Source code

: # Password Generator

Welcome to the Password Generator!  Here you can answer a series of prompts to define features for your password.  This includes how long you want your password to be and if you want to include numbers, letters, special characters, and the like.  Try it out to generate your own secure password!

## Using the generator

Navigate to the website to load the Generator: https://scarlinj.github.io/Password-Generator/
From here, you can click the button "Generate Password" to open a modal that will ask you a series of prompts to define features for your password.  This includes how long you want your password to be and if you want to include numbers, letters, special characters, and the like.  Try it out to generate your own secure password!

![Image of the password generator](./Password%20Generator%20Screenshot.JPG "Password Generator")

********

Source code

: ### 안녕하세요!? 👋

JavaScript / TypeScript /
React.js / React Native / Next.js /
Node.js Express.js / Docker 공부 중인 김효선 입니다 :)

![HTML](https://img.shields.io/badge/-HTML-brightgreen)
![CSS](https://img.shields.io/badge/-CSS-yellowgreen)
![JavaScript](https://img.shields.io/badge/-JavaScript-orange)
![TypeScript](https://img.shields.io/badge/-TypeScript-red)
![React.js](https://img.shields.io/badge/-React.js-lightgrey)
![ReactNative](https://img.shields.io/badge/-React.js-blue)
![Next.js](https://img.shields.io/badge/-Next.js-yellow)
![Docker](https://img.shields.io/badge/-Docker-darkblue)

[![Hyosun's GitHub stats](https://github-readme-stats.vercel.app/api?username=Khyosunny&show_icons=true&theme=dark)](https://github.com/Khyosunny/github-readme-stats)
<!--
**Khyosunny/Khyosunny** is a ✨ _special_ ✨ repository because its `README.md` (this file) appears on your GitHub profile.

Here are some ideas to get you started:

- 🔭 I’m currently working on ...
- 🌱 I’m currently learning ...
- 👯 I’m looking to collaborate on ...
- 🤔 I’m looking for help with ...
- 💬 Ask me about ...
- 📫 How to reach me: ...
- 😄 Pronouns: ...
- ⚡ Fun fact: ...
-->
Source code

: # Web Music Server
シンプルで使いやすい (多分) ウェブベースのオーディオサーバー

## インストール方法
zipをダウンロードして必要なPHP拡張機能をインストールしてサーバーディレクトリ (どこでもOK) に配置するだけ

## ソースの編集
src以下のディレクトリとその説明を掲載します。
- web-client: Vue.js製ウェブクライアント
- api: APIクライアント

********

[Instructions for the task] Extract each line from the entries above that contains the string "currently".

[Answer to this exercise]
- 🔭 I’m currently working on ...
- 🌱 I’m currently learning ...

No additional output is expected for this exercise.